====== SELECTED PASSAGE

However, we ran a manual query with the database of our explorer, dora:
```
graffiti | block_count | with_blobs | blob_rate
-----------------------+-------------+------------+-----------
lodestar/reth | 1 | 1 | 1.00
lighthouse/reth | 32 | 31 | 0.97
teku/nethermind | 1084 | 971 | 0.90
lighthouse/nethermind | 1062 | 960 | 0.90
nimbus/besu | 430 | 387 | 0.90
lighthouse/besu | 427 | 386 | 0.90
lighthouse/geth | 1093 | 979 | 0.90
lodestar/ethereumjs | 20 | 18 | 0.90
teku/geth | 1089 | 965 | 0.89
nimbus/geth | 1095 | 979 | 0.89
prysm/geth | 1032 | 918 | 0.89
lodestar/geth | 738 | 650 | 0.88
lodestar/besu | 399 | 352 | 0.88
prysm/nethermind | 1061 | 932 | 0.88
nimbus/nethermind | 1052 | 922 | 0.88
prysm/besu | 392 | 341 | 0.87
prysm/reth | 14 | 12 | 0.86
teku/besu | 481 | 410 | 0.85
lodestar/erigon | 289 | 230 | 0.80
lighthouse/erigon | 462 | 297 | 0.64
prysm/erigon | 427 | 177 | 0.41
teku/erigon | 452 | 153 | 0.34
nimbus/erigon | 415 | 121 | 0.29
nimbus/ethereumjs | 6 | 1 | 0.17
lighthouse/ethereumjs | 6 | 0 | 0.00
(25 rows)
```
From the data, it looks like erigon might need to add some optimizations. EthereumJS has known performance issues at this scale. Other clients seem to be within margin of error and this is mainly a EL specific metric.
## MEV analysis
```
graffiti | block_count | with_blobs | blob_rate
---------------------+-------------+------------+-----------
lodestar/besu | 1 | 1 | 1.00
lodestar/erigon | 12 | 12 | 1.00
lodestar/ethereumjs | 2 | 2 | 1.00
prysm/besu | 1 | 1 | 1.00
lodestar/geth | 10 | 8 | 0.80
(5 rows)
```
We can see that blobs are now included in mev proposed blocks. This means the basic mev workflow now works with blobs. We will onboard more clients into the mev worflow over the next day.

============
====== GIVEN ENTRIES

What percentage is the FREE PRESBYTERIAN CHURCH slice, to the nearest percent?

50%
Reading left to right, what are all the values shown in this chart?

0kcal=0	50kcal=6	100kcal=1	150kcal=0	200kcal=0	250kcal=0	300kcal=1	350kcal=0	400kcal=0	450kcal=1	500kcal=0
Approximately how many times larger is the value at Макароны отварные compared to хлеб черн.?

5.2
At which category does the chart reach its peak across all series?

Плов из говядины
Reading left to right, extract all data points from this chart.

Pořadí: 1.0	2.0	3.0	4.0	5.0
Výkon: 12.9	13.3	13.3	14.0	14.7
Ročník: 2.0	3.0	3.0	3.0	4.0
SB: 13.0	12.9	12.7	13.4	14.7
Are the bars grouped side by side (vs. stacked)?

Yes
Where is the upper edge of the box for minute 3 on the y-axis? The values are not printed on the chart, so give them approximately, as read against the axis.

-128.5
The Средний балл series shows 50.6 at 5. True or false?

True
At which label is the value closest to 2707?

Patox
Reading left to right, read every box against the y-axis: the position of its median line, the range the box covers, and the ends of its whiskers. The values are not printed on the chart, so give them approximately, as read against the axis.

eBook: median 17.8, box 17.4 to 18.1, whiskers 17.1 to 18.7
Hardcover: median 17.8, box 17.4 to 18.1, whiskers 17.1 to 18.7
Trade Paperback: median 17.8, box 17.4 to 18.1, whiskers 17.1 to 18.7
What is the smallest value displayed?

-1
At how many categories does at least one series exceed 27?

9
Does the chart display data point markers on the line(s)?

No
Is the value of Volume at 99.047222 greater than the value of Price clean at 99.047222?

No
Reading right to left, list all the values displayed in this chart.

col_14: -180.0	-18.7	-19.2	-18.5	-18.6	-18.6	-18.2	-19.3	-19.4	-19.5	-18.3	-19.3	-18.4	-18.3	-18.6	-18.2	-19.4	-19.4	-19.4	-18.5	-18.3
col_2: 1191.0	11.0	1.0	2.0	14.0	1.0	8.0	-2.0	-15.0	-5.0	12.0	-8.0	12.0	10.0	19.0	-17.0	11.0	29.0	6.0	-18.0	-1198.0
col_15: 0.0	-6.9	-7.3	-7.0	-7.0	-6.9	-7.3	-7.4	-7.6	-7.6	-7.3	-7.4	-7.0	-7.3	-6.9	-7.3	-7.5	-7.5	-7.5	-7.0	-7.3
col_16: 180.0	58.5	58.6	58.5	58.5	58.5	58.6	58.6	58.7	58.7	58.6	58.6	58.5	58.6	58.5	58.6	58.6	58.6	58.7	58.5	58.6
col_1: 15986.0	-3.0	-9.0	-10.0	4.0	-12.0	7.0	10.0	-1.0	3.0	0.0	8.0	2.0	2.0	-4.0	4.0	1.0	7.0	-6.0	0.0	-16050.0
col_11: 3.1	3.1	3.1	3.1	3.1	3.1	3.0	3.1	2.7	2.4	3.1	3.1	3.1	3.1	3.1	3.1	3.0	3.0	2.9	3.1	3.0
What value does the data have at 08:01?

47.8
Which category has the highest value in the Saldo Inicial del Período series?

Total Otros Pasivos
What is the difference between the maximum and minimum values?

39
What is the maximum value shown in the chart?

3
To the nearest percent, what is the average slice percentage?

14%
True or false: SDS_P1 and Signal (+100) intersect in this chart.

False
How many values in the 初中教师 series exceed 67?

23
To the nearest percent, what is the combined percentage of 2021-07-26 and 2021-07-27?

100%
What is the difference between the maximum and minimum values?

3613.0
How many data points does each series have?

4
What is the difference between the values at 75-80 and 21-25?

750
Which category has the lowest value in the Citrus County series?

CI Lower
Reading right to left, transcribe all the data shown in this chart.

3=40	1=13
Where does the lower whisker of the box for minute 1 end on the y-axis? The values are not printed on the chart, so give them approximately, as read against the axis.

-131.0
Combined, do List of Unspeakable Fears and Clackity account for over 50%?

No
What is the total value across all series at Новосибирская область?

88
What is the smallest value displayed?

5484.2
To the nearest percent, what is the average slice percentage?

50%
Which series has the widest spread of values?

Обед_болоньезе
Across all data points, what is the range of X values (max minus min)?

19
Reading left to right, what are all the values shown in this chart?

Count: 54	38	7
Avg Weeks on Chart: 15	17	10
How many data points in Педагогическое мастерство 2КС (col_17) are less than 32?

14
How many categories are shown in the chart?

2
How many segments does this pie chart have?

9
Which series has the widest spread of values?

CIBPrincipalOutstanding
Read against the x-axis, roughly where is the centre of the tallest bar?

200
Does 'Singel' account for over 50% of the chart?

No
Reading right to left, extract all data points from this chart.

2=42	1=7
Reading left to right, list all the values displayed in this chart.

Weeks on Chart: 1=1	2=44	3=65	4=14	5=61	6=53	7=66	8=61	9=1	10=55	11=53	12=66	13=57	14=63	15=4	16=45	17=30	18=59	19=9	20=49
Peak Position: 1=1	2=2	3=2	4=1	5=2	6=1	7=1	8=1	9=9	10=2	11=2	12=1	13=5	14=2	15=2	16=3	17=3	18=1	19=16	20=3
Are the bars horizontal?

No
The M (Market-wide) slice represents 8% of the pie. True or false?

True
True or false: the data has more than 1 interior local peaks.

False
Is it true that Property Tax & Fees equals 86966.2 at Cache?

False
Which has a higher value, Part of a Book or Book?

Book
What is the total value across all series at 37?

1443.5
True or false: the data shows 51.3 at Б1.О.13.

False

============

• REQUIRED WORK
• a. Return the part of the blob inclusion text from "## MEV analysis" up to and including "the next day.".
• b. In the blob inclusion text, what does the inclusion of blobs in MEV proposed blocks show?

• RESPONSES IN ORDER
• a.
## MEV analysis
```
graffiti | block_count | with_blobs | blob_rate
---------------------+-------------+------------+-----------
lodestar/besu | 1 | 1 | 1.00
lodestar/erigon | 12 | 12 | 1.00
lodestar/ethereumjs | 2 | 2 | 1.00
prysm/besu | 1 | 1 | 1.00
lodestar/geth | 10 | 8 | 0.80
(5 rows)
```
We can see that blobs are now included in mev proposed blocks. This means the basic mev workflow now works with blobs. We will onboard more clients into the mev worflow over the next day.

• b. It shows that the basic MEV workflow now works with blobs.